BEIJING (Reuters) - China’s annual consumer inflation remained near a five-year low in October at 1.6 percent, further evidence that the world’s second-largest economy is cooling and reinforcing expectations that authorities will roll out more measures to support growth.
Analysts polled by Reuters had expected annual consumer inflation to be 1.6 percent in October, the same as September, which was the weakest reading since January 2010.
On a monthly basis, consumer inflation was flat in October, the National Bureau of Statistics said on Monday. That compared with 0.1 percent expected by economists.
“The risk of deflation has risen as the economy is expected to slow further in the next few quarters,” ANZ economists said in a research note.
“This is a significant risk ... which requires China’s policymakers to monitor the situation closely and take action swiftly,” ANZ said, suggesting the central bank could inject money into the system more frequently to keep the financial system working smoothly.
Facing mounting risks to growth and rising risks of deflation, Beijing is widely expected to continue rolling out a steady stream of stimulus measures in coming months, though most economists believe it will hold off on more aggressive action such an interest rate cut unless conditions sharply deteriorate.
President Xi Jinping said on Sunday that the risks facing China’s economy are “not that scary” and even if China’s economy were to grow 7 percent, that would still rank it at the forefront of the world’s economies.

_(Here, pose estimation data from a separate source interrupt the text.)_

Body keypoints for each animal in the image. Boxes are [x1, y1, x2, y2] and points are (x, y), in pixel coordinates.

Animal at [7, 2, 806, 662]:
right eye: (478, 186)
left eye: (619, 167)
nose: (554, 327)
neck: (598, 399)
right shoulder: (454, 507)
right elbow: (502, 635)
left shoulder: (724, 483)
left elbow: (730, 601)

But signs are growing that the economy is continuing to lose momentum despite a raft of earlier stimulus measures, putting the government’s official 2014 growth target of 7.5 percent at increasing risk.

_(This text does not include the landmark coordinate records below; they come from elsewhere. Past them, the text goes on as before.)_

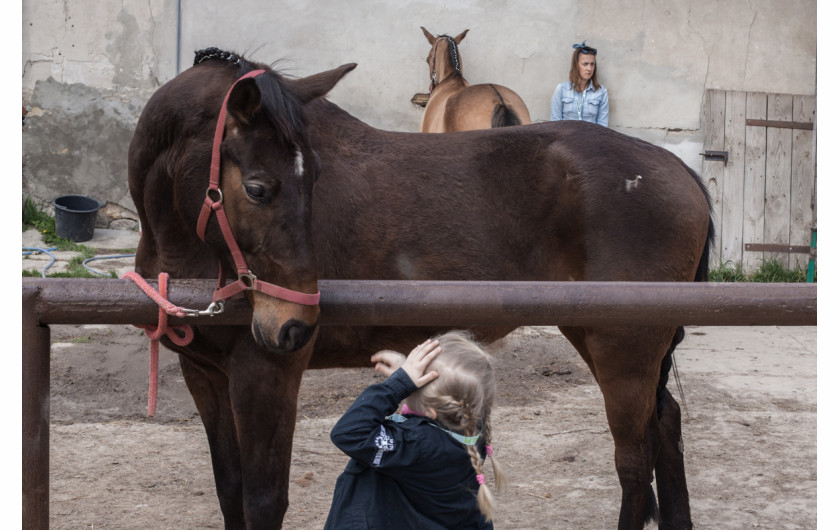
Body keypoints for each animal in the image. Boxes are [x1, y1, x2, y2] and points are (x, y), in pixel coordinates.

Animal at [128, 47, 712, 524]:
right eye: (258, 188)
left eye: (313, 177)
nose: (294, 327)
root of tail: (679, 171)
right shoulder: (206, 374)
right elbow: (230, 492)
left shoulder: (266, 373)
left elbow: (263, 500)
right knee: (665, 426)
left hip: (623, 348)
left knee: (634, 463)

The producer price index fell 2.2 percent from a year ago, its 32nd consecutive decline, as sluggish demand curbed the pricing power of companies, the National Bureau of Statistics said.
The market had expected a 2.0 percent fall in producer prices after a drop of 1.8 percent in September.
Many Chinese companies are already facing rising borrowing costs as banks grow more reluctant to lend.
Yu Qiumei, a senior statistician at the National Bureau of Statistics, said worsening factory price deflation in October was mainly caused by a drop in oil prices and over-capacity problems that have plagued some sectors for years.
China has cut retail prices of gasoline and diesel seven times in a row since late July as international oil prices fell.
“The worsening PPI weighed on the manufacturing industry, providing more evidence that China’s economic growth will remain under pressure in 2015. Policymakers should take more measures to boost the economy,” said Li Huiyong, an economist at Shenyin & Wanguo Securities in Shanghai.
Nomura expects more forceful measures to come soon, predicting one, 50-basis-point cut in banks’ reserve requirement ratio in each quarter from now into late 2015, in addition to more modest easing measures.
China’s central bank pledged on Thursday to maintain modest policy support to help the economy in the near term but stressed that it will not flood markets with cash, which it fears may be funneled into speculative activities rather than the real economy.
An official survey released last week showed that the services sector grew at its slowest pace in nine months in October as the cooling property sector weighed on demand, adding to signs of fragility in the economy. A similar survey found factory activity fell to a five-month low.
Data on Saturday showed import growth slowed in October, adding to evidence of sluggish demand.